After a turbulent start to his NFL career, second year wide receiver Griff Whalen has quickly emerged as a legitimate weapon for an Indianapolis Colts offense still acclimatizing to life without veteran superstar Reggie Wayne.
Signed by the Colts as an undrafted free agent in 2012, Whalen’s rookie year was over before it began; a preseason foot injury left him on the sidelines for the remainder of the year. During that time, Whalen watched from afar as fellow Stanford alumni Andrew Luck and Coby Fleener, featured in a surprisingly potent rookie-led offense, developed under the tutelage of the vastly experienced offensive coordinator and now Arizona Cardinals head coach Bruce Arians.
More hurdles were thrown Whalen’s way in 2013. His position on the active roster at the beginning of the season was purely a numbers game, with fellow second year wide-out LaVon Brazill serving a four-game suspension due to a violation of the league’s substance abuse policy. Whalen was cut following Brazill’s return, but was quickly signed to the practice squad after impressing the Colts’ coaching staff. He was activated once again after Wayne’s season-ending ACL injury during the Week 7 victory over the Denver Broncos.

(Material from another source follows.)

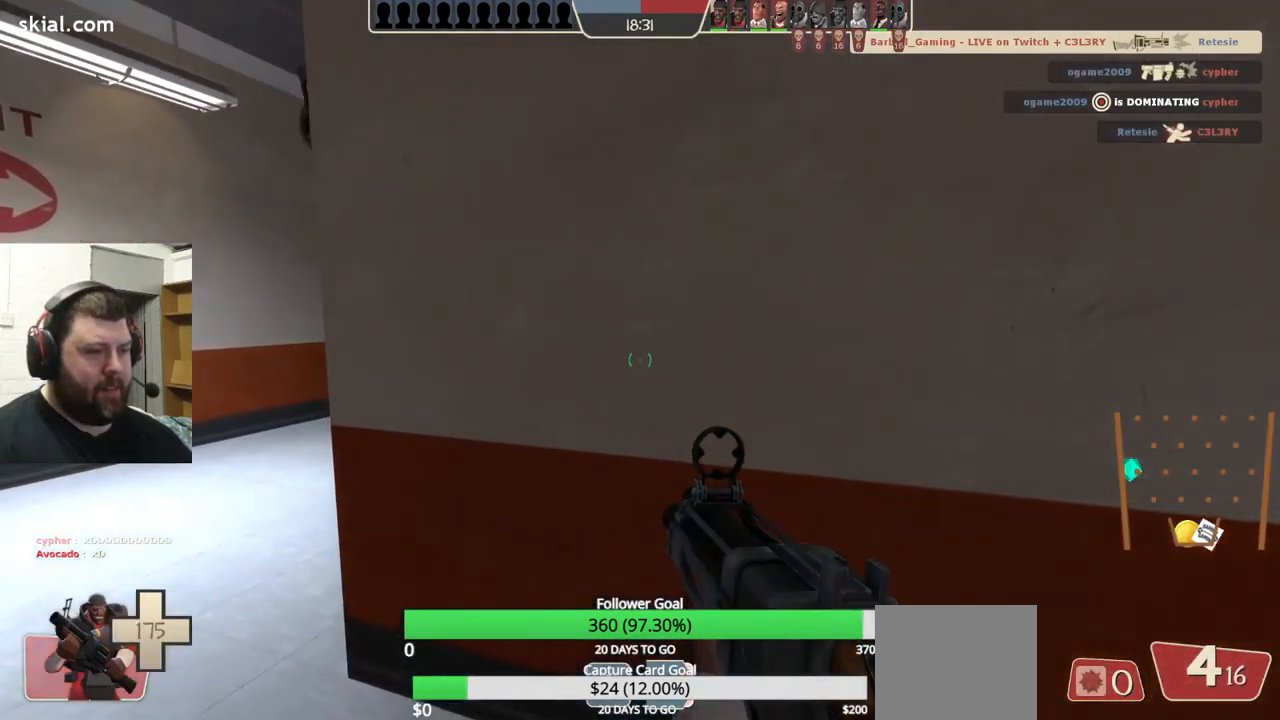
{"buttons": [], "left_stick": "up-left", "right_stick": "center", "events": []}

Following a second spell on the practice squad, Whalen returned to the active roster in Week 15 against the Houston Texans and started to offer a glimpse of the potential at his disposal. A career high 45 receiving yards and first touchdown catch against the Texans was followed by an 80-yard day in the impressive 23-7 road victory over the Kansas City Chiefs, a game in which Whalen led the Colts in receiving yards and receptions. His fine run of form continued in the 30-10 victory over the Jacksonville Jaguars in Week 17, adding a second touchdown catch in three weeks.
Whalen’s recent success can be largely attributed to the level of comfort and trust he shares with his former college roommate, Luck. With Brazill and the recently activated rookie Da’Rick Rogers still finding their feet in the league, Whalen has become a viable second option alongside the sure-handed T.Y Hilton. After Wayne’s injury, Hilton became the subject of double coverage, as opposing teams recognized him to be the only receiving threat on the Colts’ roster. If Whalen continues to produce at such a high level in the postseason, defenses will be forced to account for him, which will attract attention away from Hilton. Whalen can also offer a safe third down option for his quarterback, a role previously occupied by the injured Wayne.
If the Colts are to mount a legitimate playoff run, one of the young members of the receiving corps must step up and share the load with Hilton, and judging by his play over the last month of the regular season, Whalen is ready to take that step.